Rausche, rausche, klopf, klopf, klopf. Aegeon stümpert durch die Botanik wie tausende andere Projekte auch, die man ebensowenig kennen muss. Wegen Rezensionsmöglichkeiten befragt, meinte ich, elektronisches Promomaterial würde reichen, da entstünde nämlich weniger Müll - es wäre schön, sich auch mal zu irren, aber zumindest im Falle Aegeon ist das wohl deutlich zuviel verlangt.
Am erstaunlichsten an "Portals" ist die Tatsache, dass ein Demo anno 2011 noch so bescheiden klingen kann. Vom Schlagzeug ist eigentlich nur das taktgebende Tak-tak-tak zu hören, der Rest geht mehr oder weniger im Sechssaitenbrummen unter, aus dem sich ab und zu eine jämmerlich dünne Leadgitarre hervorwagt, um ein paar simple Melodiechen zum Besten zu geben. Die drei Stücke des Demos sind einander sehr ähnlich; wenn man nicht genau hinhört, könnte man das programmierte Midtempogeklopfe und die konturlos vor sich hinbrummrauschenden Gitarren beinahe für identisch halten. Nur die in die Zuständigkeit der Welthungerhilfe fallenden "Leads" sorgen für Anhaltspunkte, welches Lied gerade die Ohren verwöhnt.

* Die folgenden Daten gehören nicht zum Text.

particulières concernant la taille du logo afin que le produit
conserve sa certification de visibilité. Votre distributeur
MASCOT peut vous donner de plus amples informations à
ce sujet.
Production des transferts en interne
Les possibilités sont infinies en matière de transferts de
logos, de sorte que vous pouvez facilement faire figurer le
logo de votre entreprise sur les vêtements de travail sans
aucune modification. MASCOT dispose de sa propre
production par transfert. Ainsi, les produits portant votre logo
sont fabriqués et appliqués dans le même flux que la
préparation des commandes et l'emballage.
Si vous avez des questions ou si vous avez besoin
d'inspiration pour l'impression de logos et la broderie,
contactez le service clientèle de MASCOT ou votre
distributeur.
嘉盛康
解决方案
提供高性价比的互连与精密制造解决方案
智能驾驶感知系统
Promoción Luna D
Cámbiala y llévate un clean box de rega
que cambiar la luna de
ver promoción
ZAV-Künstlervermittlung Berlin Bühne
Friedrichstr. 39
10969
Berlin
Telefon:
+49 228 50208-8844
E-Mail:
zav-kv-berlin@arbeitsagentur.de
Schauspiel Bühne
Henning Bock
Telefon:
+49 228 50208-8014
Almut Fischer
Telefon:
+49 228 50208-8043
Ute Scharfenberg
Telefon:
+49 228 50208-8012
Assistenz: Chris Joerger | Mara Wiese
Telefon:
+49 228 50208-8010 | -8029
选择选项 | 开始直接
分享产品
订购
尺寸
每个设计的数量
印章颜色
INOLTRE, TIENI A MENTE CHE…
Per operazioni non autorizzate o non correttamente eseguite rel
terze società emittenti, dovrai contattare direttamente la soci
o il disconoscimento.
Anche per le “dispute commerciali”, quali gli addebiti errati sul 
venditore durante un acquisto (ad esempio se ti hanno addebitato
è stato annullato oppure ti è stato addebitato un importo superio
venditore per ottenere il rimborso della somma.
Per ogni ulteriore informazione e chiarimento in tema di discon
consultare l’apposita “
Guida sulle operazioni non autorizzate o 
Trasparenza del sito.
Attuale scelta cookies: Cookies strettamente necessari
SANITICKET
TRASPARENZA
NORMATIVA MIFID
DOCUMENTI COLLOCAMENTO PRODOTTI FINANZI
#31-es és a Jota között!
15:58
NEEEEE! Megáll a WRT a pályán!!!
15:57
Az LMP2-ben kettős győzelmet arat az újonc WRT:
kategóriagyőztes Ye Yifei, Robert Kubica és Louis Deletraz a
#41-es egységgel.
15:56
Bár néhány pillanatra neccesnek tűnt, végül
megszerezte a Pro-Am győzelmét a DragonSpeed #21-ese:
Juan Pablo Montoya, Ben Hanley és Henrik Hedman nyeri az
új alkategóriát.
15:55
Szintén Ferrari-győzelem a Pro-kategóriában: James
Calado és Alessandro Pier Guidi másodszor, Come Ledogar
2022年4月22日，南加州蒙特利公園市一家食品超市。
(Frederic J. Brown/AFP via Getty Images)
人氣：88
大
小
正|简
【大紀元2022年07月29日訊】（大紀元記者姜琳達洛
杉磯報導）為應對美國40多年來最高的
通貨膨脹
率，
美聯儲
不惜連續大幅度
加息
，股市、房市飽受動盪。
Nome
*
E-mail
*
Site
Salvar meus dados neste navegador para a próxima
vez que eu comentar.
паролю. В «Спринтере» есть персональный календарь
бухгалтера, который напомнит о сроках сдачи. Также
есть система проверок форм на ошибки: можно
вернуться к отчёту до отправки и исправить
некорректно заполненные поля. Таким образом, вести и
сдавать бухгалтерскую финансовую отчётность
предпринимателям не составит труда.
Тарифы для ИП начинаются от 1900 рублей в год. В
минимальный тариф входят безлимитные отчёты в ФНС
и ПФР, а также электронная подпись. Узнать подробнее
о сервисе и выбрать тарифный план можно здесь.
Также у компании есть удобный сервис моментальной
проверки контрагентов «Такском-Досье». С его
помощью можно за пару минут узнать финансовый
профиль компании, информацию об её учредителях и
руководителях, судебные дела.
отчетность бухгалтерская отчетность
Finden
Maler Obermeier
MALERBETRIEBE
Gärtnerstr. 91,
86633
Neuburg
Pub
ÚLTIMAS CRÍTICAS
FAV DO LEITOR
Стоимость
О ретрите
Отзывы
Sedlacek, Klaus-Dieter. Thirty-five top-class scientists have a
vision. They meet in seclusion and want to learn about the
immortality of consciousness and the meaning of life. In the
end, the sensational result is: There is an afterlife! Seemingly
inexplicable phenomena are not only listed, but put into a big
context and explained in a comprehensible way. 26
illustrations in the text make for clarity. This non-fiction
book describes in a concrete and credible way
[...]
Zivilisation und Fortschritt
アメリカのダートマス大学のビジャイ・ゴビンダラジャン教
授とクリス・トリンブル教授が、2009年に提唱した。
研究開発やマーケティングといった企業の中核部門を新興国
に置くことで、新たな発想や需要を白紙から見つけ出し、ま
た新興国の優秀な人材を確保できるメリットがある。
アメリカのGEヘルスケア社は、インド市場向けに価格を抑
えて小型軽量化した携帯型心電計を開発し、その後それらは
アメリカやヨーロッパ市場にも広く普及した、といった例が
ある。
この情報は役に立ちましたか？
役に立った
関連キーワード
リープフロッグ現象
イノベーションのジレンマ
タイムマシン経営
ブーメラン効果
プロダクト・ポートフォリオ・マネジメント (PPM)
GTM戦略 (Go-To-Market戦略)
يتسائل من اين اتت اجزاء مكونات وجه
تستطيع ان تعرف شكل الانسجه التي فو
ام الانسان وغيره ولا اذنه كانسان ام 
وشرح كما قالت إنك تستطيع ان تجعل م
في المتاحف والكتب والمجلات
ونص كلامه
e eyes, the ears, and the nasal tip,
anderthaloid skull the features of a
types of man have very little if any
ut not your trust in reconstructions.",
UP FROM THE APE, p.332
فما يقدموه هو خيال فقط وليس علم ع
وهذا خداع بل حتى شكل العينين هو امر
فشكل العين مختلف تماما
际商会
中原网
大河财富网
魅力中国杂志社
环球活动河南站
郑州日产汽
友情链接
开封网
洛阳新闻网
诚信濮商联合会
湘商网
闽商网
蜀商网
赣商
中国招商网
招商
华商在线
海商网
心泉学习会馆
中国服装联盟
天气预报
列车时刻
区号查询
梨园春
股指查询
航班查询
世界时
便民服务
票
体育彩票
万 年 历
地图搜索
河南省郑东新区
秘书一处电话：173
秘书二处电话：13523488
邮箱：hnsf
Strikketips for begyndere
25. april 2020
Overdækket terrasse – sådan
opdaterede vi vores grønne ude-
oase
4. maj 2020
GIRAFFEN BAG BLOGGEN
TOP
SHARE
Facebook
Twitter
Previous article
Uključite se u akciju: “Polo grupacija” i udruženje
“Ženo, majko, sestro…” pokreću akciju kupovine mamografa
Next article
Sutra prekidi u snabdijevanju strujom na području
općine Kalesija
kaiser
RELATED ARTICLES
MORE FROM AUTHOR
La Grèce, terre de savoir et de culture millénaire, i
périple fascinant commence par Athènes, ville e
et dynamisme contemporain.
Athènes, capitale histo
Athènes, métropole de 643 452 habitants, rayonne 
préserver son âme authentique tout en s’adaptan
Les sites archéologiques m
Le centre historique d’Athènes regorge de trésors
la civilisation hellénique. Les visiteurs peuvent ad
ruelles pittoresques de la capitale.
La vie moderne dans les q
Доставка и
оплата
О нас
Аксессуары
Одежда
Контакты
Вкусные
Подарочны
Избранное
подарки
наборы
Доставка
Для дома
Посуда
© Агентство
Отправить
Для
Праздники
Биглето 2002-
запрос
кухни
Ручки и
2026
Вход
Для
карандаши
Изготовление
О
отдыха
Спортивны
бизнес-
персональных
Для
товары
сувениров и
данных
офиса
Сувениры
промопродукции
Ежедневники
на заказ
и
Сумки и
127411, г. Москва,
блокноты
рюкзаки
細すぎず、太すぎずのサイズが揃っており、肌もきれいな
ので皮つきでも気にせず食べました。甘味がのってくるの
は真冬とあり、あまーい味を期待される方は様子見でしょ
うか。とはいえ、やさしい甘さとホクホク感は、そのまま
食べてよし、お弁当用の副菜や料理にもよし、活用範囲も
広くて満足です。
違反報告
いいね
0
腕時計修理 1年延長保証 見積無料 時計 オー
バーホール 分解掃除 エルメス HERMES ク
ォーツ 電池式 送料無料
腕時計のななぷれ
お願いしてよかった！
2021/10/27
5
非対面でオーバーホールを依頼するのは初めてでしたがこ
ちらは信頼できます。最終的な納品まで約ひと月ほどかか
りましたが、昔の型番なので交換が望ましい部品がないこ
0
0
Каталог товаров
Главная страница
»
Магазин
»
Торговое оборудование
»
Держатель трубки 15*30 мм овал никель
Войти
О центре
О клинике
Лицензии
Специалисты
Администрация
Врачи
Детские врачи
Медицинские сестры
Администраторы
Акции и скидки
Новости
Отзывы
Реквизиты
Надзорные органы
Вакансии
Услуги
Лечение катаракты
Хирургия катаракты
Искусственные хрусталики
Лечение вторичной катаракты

An sich könnte das Konzept von Aegeon durchaus funktionieren. Grummelndes Walzenfundament und dazu explosive Leads - wenn mich meine Erinnerung nicht täuscht, haben ARV mit diesem Ansatz ein ziemlich ordentliches Album hinbekommen. Das finnische Projekt scheitert allerdings erstens an der Aufnahme, die die musikalische Marschrichtung der Lächerlichkeit preisgibt (Diese Giatrren, oh mein Gott!); und zweitens an einem schlichten Mangel an Ideen: noch nicht mal für drei Stücke scheint die Kreativität im Hause Aegeon zu reichen; wie eintönig ein komplettes Album sein würde, möchte ich mir gar nicht erst ausmalen.